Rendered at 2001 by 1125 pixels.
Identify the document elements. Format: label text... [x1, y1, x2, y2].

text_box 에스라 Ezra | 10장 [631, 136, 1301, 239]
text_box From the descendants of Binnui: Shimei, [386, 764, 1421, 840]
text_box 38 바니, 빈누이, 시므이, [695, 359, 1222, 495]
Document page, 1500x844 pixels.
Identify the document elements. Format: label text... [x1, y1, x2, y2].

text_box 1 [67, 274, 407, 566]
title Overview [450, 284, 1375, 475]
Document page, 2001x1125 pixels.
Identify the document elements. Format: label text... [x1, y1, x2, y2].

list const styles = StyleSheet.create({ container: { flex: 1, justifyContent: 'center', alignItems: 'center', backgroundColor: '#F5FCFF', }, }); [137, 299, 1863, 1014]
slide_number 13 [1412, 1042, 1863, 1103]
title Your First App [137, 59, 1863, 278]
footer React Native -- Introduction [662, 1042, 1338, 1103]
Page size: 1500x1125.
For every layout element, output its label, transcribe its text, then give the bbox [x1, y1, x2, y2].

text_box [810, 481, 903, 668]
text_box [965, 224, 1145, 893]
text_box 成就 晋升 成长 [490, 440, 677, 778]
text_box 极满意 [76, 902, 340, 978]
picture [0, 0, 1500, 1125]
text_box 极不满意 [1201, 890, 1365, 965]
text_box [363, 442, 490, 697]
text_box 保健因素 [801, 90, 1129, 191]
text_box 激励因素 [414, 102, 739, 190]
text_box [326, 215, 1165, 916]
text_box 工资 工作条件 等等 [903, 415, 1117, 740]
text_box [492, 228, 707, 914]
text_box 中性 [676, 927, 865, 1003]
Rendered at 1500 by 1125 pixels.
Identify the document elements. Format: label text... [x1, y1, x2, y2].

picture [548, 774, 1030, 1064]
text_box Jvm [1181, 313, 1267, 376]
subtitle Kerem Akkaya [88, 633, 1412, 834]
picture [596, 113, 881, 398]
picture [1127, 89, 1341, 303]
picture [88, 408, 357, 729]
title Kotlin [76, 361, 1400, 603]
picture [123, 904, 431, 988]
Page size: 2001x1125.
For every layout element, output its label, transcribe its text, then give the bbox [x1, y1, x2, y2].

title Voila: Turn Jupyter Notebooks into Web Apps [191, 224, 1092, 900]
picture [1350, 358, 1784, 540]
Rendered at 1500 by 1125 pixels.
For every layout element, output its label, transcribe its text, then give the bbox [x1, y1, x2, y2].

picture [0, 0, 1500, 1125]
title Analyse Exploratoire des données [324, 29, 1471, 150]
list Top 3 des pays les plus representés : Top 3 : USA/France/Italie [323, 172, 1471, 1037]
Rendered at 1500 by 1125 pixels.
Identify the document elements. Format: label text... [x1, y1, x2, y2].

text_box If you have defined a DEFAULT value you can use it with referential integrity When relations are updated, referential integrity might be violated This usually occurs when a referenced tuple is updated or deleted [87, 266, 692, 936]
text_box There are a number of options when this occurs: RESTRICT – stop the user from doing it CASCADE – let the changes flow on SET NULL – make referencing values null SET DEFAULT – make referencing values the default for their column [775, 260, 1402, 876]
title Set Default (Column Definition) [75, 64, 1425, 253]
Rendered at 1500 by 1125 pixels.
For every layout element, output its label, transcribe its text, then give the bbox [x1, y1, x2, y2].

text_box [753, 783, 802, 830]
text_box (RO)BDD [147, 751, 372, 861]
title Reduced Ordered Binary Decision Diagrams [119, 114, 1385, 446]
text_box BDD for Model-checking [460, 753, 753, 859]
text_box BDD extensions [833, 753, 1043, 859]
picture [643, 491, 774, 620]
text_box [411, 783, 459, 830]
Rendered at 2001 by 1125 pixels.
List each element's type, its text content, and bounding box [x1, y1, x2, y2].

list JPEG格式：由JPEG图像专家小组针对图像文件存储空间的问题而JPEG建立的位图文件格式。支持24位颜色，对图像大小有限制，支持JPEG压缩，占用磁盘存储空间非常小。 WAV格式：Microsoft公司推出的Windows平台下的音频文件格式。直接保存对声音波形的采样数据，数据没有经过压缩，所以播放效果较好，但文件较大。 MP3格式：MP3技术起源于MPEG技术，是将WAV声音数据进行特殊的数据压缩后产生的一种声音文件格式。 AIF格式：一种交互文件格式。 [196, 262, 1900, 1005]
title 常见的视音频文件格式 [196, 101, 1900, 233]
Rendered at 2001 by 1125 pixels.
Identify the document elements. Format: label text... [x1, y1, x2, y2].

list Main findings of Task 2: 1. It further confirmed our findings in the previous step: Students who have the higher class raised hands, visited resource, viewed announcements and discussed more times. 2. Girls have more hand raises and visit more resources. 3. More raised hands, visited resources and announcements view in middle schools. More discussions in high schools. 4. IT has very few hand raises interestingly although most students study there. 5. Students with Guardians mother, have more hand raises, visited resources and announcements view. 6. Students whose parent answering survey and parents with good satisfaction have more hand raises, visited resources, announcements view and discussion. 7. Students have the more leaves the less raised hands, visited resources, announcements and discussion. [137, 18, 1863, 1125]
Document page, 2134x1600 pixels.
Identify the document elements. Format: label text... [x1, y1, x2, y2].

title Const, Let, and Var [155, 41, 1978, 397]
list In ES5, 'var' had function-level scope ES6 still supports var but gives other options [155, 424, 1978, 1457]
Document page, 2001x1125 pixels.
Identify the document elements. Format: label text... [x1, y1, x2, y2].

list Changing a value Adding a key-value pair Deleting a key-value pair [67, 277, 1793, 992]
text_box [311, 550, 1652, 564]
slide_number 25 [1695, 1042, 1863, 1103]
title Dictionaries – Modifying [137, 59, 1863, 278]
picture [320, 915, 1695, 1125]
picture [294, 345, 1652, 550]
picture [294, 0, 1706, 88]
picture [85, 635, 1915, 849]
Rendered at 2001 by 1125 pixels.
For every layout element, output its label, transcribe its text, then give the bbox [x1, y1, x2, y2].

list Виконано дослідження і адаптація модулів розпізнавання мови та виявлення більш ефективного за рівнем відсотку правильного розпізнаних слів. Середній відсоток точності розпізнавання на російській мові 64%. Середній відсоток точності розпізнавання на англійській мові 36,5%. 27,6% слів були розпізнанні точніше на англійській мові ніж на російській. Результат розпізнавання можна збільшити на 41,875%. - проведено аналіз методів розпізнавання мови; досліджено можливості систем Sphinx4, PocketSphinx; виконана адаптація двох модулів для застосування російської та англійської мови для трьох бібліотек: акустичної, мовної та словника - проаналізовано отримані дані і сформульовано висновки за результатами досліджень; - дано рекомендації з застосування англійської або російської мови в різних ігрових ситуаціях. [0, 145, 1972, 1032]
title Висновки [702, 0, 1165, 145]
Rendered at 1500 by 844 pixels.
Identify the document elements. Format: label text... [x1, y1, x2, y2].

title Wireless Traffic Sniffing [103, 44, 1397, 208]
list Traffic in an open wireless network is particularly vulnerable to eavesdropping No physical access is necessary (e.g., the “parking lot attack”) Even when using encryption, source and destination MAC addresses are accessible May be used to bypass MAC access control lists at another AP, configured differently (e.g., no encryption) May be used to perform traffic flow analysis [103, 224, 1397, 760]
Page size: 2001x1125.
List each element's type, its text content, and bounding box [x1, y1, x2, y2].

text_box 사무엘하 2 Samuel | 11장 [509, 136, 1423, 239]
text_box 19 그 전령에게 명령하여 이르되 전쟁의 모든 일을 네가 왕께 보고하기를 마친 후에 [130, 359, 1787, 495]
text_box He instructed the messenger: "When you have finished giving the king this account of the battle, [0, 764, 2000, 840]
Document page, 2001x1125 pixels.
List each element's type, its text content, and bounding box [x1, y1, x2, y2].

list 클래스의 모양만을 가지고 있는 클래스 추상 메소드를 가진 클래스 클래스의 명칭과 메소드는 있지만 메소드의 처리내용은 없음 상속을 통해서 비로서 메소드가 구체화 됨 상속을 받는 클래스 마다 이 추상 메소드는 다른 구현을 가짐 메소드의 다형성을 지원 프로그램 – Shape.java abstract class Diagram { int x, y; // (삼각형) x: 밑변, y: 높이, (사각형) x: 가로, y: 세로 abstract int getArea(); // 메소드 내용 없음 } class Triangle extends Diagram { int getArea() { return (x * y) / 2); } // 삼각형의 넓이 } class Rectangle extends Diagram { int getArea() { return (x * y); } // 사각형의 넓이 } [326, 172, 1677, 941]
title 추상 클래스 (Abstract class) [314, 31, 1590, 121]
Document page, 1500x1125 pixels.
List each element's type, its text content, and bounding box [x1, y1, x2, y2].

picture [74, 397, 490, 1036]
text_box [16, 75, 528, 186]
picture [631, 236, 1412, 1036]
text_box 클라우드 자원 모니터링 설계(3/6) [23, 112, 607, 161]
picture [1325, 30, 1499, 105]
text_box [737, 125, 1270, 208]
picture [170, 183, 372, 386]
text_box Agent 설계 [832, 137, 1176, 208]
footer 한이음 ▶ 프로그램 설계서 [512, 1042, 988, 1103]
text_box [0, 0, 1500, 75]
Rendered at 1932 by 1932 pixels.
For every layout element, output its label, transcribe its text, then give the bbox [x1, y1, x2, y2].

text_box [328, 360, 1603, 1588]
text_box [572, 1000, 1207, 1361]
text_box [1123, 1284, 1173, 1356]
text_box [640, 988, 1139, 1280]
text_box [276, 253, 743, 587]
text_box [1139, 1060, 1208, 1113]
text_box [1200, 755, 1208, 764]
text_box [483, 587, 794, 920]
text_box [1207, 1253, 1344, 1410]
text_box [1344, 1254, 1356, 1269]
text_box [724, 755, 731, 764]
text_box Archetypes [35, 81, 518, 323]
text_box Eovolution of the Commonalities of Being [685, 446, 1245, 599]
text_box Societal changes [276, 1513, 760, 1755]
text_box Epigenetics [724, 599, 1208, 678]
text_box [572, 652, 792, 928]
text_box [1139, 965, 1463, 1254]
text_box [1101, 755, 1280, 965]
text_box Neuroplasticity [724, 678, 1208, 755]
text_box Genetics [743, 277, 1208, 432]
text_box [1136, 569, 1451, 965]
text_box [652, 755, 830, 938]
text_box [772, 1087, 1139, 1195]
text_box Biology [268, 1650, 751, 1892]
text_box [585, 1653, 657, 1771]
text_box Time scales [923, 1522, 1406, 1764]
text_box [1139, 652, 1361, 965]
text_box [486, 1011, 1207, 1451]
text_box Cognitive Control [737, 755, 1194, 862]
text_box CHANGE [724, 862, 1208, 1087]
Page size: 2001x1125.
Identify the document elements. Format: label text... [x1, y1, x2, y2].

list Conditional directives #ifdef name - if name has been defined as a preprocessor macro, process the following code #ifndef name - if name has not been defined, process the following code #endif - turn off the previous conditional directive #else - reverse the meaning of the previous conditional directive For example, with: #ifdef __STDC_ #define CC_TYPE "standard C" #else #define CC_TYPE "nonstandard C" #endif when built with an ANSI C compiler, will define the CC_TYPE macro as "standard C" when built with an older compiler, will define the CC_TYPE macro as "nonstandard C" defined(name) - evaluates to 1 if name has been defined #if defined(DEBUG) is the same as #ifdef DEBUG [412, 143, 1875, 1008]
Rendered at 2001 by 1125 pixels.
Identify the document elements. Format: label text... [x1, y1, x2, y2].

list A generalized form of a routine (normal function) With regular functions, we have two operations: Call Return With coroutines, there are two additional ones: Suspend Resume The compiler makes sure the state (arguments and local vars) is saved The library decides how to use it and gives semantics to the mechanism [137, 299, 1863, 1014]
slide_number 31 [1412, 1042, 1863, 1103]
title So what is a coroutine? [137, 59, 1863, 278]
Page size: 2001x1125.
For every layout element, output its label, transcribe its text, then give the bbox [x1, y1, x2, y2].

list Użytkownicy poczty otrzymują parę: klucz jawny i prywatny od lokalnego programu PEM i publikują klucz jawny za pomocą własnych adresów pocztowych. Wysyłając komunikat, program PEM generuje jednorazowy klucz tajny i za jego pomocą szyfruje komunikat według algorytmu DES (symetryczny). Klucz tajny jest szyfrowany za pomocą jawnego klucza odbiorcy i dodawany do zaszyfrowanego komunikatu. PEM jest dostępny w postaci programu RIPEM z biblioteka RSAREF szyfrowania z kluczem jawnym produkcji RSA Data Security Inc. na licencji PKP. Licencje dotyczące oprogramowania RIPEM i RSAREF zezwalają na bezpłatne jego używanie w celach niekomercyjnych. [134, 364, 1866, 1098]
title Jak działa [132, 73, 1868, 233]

+++

Exercise details: Start at the first line of the material. Reproduce every line exactly, ending with the line that holds "Page size: 1500x1125.".

Response:
Rendered at 2001 by 1125 pixels.
Identify the document elements. Format: label text... [x1, y1, x2, y2].

text_box 에스라 Ezra | 10장 [631, 136, 1301, 239]
text_box From the descendants of Binnui: Shimei, [386, 764, 1421, 840]
text_box 38 바니, 빈누이, 시므이, [695, 359, 1222, 495]
Document page, 1500x844 pixels.
Identify the document elements. Format: label text... [x1, y1, x2, y2].

text_box 1 [67, 274, 407, 566]
title Overview [450, 284, 1375, 475]
Document page, 2001x1125 pixels.
Identify the document elements. Format: label text... [x1, y1, x2, y2].

list const styles = StyleSheet.create({ container: { flex: 1, justifyContent: 'center', alignItems: 'center', backgroundColor: '#F5FCFF', }, }); [137, 299, 1863, 1014]
slide_number 13 [1412, 1042, 1863, 1103]
title Your First App [137, 59, 1863, 278]
footer React Native -- Introduction [662, 1042, 1338, 1103]
Page size: 1500x1125.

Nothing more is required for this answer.